BEGIN DATA PROVIDED

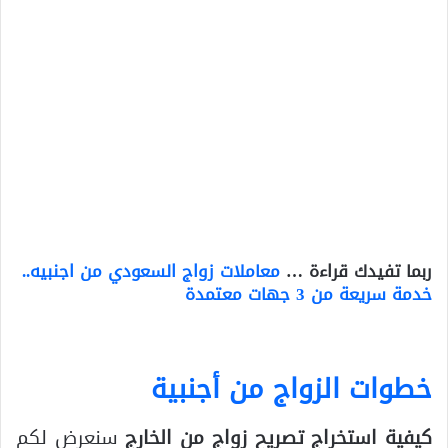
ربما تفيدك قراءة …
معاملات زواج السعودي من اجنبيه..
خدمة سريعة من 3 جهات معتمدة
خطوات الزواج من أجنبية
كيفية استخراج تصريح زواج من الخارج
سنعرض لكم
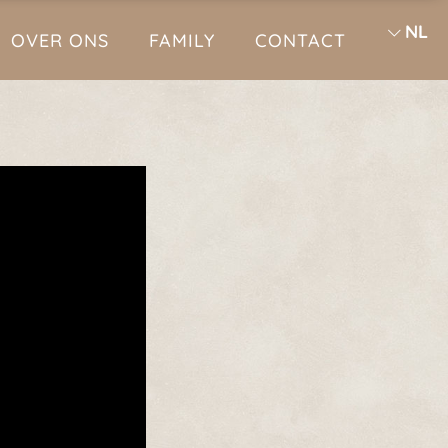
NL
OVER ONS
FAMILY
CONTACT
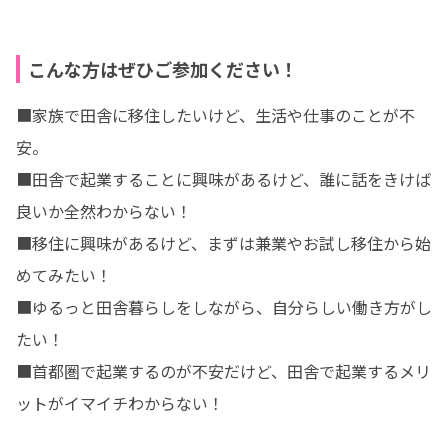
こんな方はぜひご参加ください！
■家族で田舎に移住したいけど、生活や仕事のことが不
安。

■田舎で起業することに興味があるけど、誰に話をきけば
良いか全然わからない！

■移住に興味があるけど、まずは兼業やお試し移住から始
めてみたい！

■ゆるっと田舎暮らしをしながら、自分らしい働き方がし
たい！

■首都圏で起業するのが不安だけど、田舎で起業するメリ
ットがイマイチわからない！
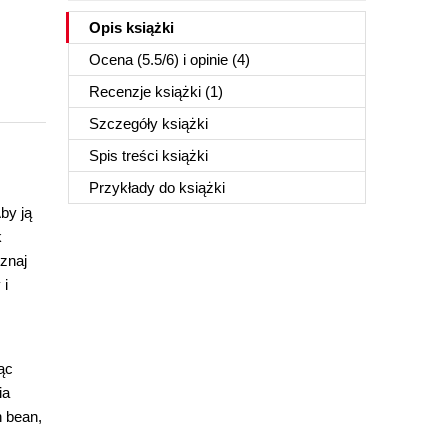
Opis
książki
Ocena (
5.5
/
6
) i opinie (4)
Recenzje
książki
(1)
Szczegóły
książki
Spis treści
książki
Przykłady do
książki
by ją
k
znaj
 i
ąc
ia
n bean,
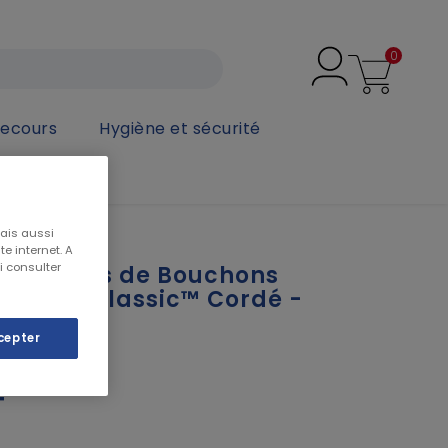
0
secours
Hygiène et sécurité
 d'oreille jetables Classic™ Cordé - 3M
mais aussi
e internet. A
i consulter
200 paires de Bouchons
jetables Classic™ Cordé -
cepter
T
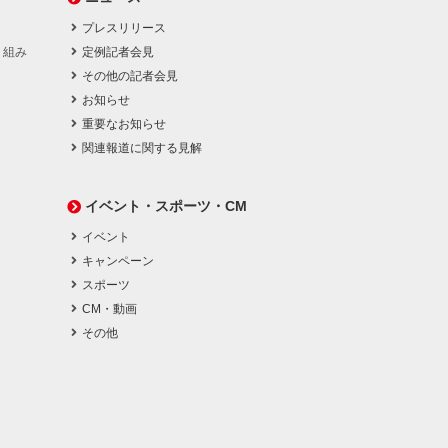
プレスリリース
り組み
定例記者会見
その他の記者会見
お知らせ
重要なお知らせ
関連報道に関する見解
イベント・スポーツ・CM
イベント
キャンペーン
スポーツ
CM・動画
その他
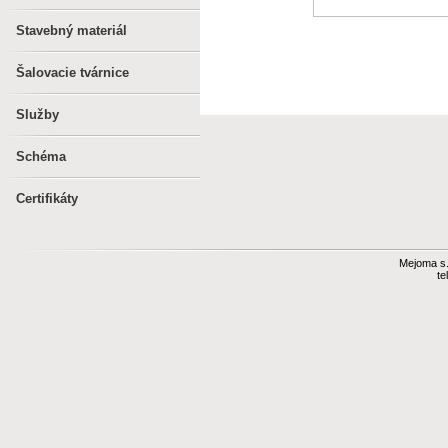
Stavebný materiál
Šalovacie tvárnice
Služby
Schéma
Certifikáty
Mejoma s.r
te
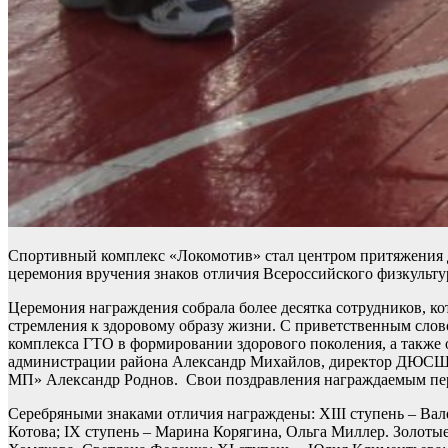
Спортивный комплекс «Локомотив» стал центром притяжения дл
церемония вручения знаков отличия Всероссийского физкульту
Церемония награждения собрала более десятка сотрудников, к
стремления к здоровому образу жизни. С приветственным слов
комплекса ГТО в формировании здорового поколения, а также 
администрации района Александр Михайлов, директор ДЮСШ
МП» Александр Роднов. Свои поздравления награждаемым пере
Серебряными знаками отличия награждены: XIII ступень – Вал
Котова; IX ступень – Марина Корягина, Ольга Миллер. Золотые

END DATA PROVIDED

WHAT IS REQUIRED
The answer must be a word-for-word copy of all the entries, containing no pictures.

EXERCISE SOLUTION
ربما تفيدك قراءة …
معاملات زواج السعودي من اجنبيه..
خدمة سريعة من 3 جهات معتمدة
خطوات الزواج من أجنبية
كيفية استخراج تصريح زواج من الخارج
سنعرض لكم
NL
OVER ONS
FAMILY
CONTACT
こんな方はぜひご参加ください！
■家族で田舎に移住したいけど、生活や仕事のことが不
安。

■田舎で起業することに興味があるけど、誰に話をきけば
良いか全然わからない！

■移住に興味があるけど、まずは兼業やお試し移住から始
めてみたい！

■ゆるっと田舎暮らしをしながら、自分らしい働き方がし
たい！

■首都圏で起業するのが不安だけど、田舎で起業するメリ
ットがイマイチわからない！
Opis
książki
Ocena (
5.5
/
6
) i opinie (4)
Recenzje
książki
(1)
Szczegóły
książki
Spis treści
książki
Przykłady do
książki
by ją
k
znaj
 i
ąc
ia
n bean,
0
secours
Hygiène et sécurité
 d'oreille jetables Classic™ Cordé - 3M
mais aussi
e internet. A
i consulter
200 paires de Bouchons
jetables Classic™ Cordé -
cepter
T
プレスリリース
り組み
定例記者会見
その他の記者会見
お知らせ
重要なお知らせ
関連報道に関する見解
イベント・スポーツ・CM
イベント
キャンペーン
スポーツ
CM・動画
その他
Stavebný materiál
Šalovacie tvárnice
Služby
Schéma
Certifikáty
Mejoma s.r
te
Спортивный комплекс «Локомотив» стал центром притяжения дл
церемония вручения знаков отличия Всероссийского физкульту
Церемония награждения собрала более десятка сотрудников, к
стремления к здоровому образу жизни. С приветственным слов
комплекса ГТО в формировании здорового поколения, а также 
администрации района Александр Михайлов, директор ДЮСШ
МП» Александр Роднов. Свои поздравления награждаемым пере
Серебряными знаками отличия награждены: XIII ступень – Вал
Котова; IX ступень – Марина Корягина, Ольга Миллер. Золотые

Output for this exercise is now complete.